In a significant shift in U.S. cyber policy, Defence Secretary Pete Hegseth has ordered the U.S. Cyber Command to halt offensive cyber operations against Russia.
According to a current official and two former officials briefed on the classified instructions, the move is seen as part of a broader diplomatic effort to draw Russian President Vladimir Putin into negotiations over Ukraine and reshape the U.S.-Russia relationship.
While the exact details and scope of Hegseth’s order remain unclear, the decision marks a major change in U.S. cyber strategy. Historically, offensive cyber operations have played a crucial role in countering Russian cyber threats, which include espionage, sabotage, and influence campaigns targeting the U.S. and its allies.
The distinction between offensive and defensive cyber operations is often blurred, making it difficult to assess the full impact of this decision. However, maintaining access to Russian networks for intelligence gathering has long been a priority for U.S. security agencies as they seek to gauge Putin’s stance in negotiations.
It is not uncommon for civilian leaders to pause military operations during sensitive diplomatic engagements to avoid undermining negotiations. Yet, this latest move by the Trump administration represents a significant gamble. By scaling back cyber offensives, the U.S. is effectively banking on Putin reciprocating by easing his own cyber and hybrid warfare operations against Western nations.

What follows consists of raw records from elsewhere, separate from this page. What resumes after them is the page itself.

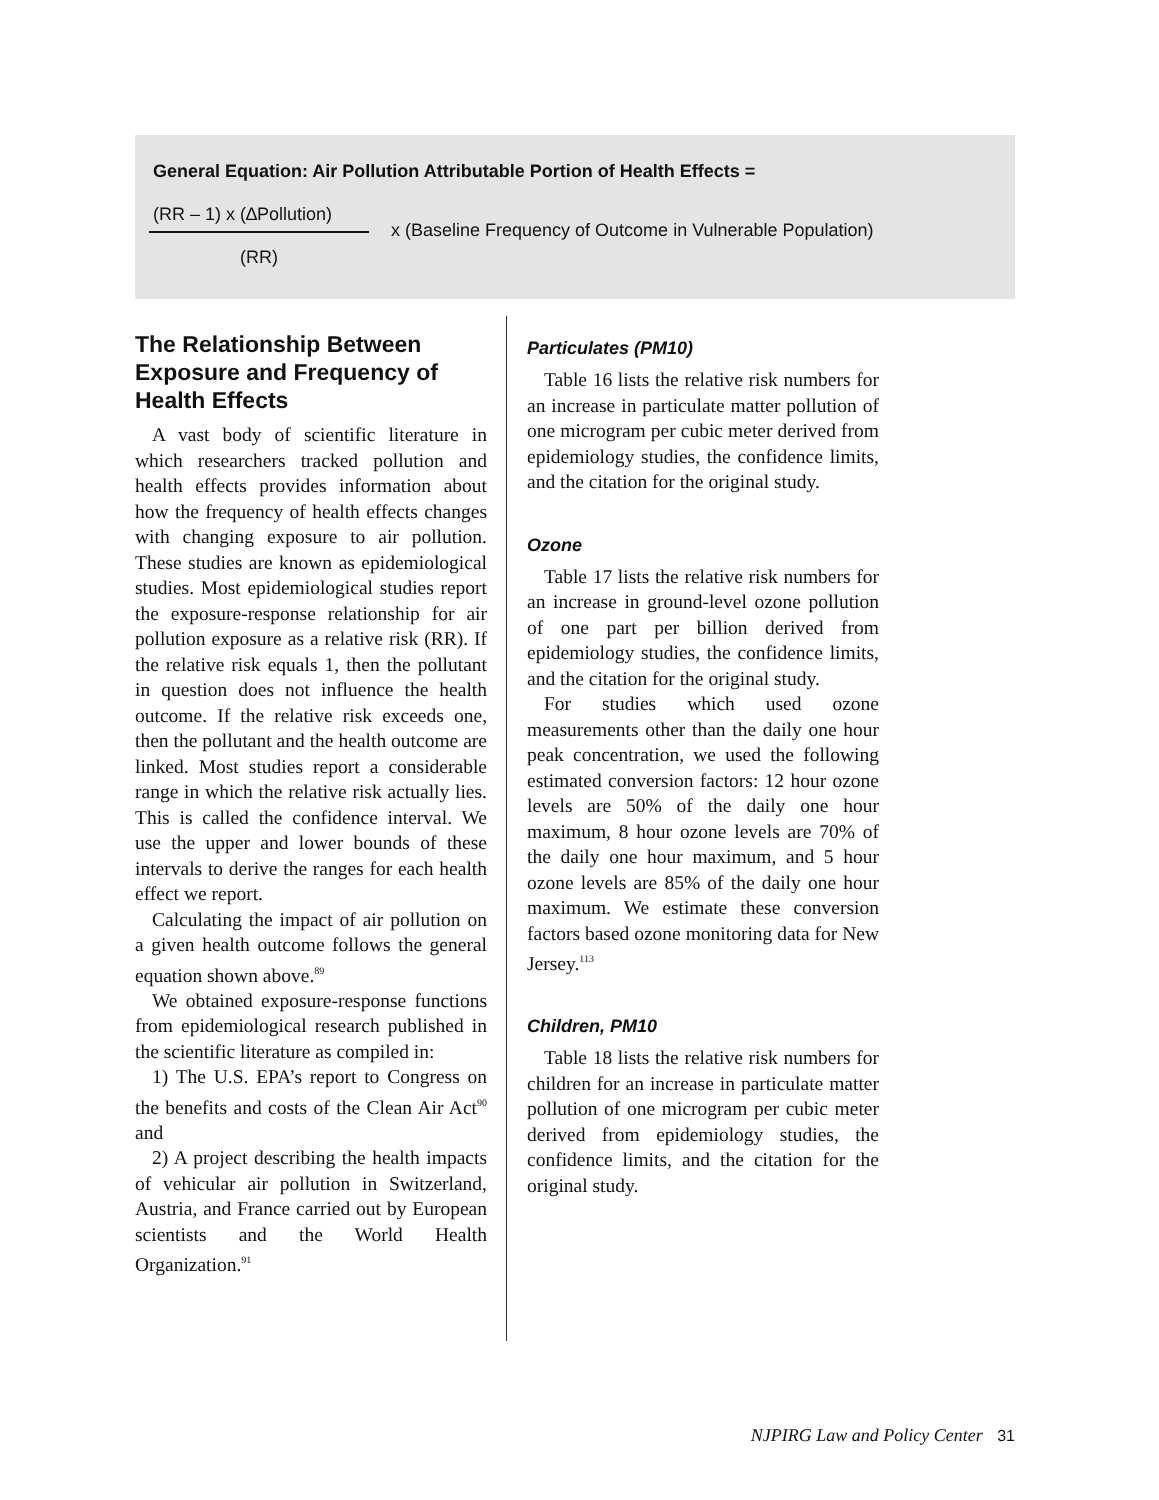General Equation: Air Pollution Attributable Portion of Health Effects =
(RR – 1) x (∆Pollution)
(RR)
x (Baseline Frequency of Outcome in Vulnerable Population)
The Relationship Between Exposure and Frequency of Health Effects
A vast body of scientific literature in which researchers tracked pollution and health effects provides information about how the frequency of health effects changes with changing exposure to air pollution. These studies are known as epidemiological studies. Most epidemiological studies report the exposure-response relationship for air pollution exposure as a relative risk (RR). If the relative risk equals 1, then the pollutant in question does not influence the health outcome. If the relative risk exceeds one, then the pollutant and the health outcome are linked. Most studies report a considerable range in which the relative risk actually lies. This is called the confidence interval. We use the upper and lower bounds of these intervals to derive the ranges for each health effect we report.
Calculating the impact of air pollution on a given health outcome follows the general equation shown above.<sup>89</sup>
We obtained exposure-response functions from epidemiological research published in the scientific literature as compiled in:
1) The U.S. EPA’s report to Congress on the benefits and costs of the Clean Air Act<sup>90</sup> and
2) A project describing the health impacts of vehicular air pollution in Switzerland, Austria, and France carried out by European scientists and the World Health Organization.<sup>91</sup>
Particulates (PM10)
Table 16 lists the relative risk numbers for an increase in particulate matter pollution of one microgram per cubic meter derived from epidemiology studies, the confidence limits, and the citation for the original study.
Ozone
Table 17 lists the relative risk numbers for an increase in ground-level ozone pollution of one part per billion derived from epidemiology studies, the confidence limits, and the citation for the original study.
For studies which used ozone measurements other than the daily one hour peak concentration, we used the following estimated conversion factors: 12 hour ozone levels are 50% of the daily one hour maximum, 8 hour ozone levels are 70% of the daily one hour maximum, and 5 hour ozone levels are 85% of the daily one hour maximum. We estimate these conversion factors based ozone monitoring data for New Jersey.<sup>113</sup>
Children, PM10
Table 18 lists the relative risk numbers for children for an increase in particulate matter pollution of one microgram per cubic meter derived from epidemiology studies, the confidence limits, and the citation for the original study.
NJPIRG Law and Policy Center 31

However, Russia has continued its attempts to penetrate U.S. networks and disrupt American infrastructure through state-sanctioned cybercrime and intelligence-backed sabotage efforts.
Over the past year, ransomware attacks originating from Russia have intensified, targeting hospitals, public infrastructure, and municipal systems across the U.S. In Europe, Russian sabotage operations have also escalated, with suspected attempts to sever critical communication cables, orchestrate assassinations, and carry out unexplained explosions. The U.S. has played a key role in helping its European allies counter these threats, often through covert cyber operations. With the latest order from Hegseth, this vital cooperation may now be at risk, potentially leaving allies to rely more heavily on British and Canadian intelligence efforts.
The Trump administration’s decision to halt cyber operations against Russia comes amid broader shifts in U.S. foreign policy. President Trump has positioned himself as a neutral broker in the Ukraine conflict, though at times he has appeared more aligned with Moscow’s interests. The administration’s reluctance to label Russia as the aggressor in the war, as evidenced by the U.S. abstaining from a United Nations resolution to that effect, has raised concerns among European allies. The decision to scale back cyber operations could be perceived as another concession to Putin.
At the same time, the administration is increasingly focused on countering China, which is regarded as the most advanced cyber adversary facing the U.S. If the shift in cyber operations is intended to allocate resources toward countering Beijing, it may signal a strategic realignment rather than outright disengagement from the Russian cyber threat.
The decision has drawn sharp criticism from lawmakers and former officials. Senate Minority Leader Chuck Schumer condemned the move, arguing that it gives Putin a “free pass” while Russia continues cyberattacks on critical U.S. infrastructure. The order also rolls back efforts by U.S. Cyber Command and intelligence agencies to counter Russian influence operations, particularly in election security.
As the Trump administration took office, officials from the outgoing Biden administration had warned of the necessity of maintaining cyber pressure on Russia. They had briefed incoming officials on the risks posed by Russian cyber units, particularly concerning sabotage efforts and the targeting of undersea communication cables. During Trump’s first term, cyber operations against Russia were ramped up, including an initiative to infiltrate Russia’s power grid as a deterrence measure.
The shift away from these offensive measures represents a significant policy reversal. While the intent may be to facilitate diplomatic talks, it also introduces the risk of emboldening Russian cyber actors. With upcoming elections and ongoing geopolitical tensions, the decision to scale back offensive cyber efforts could have far-reaching consequences for U.S. national security.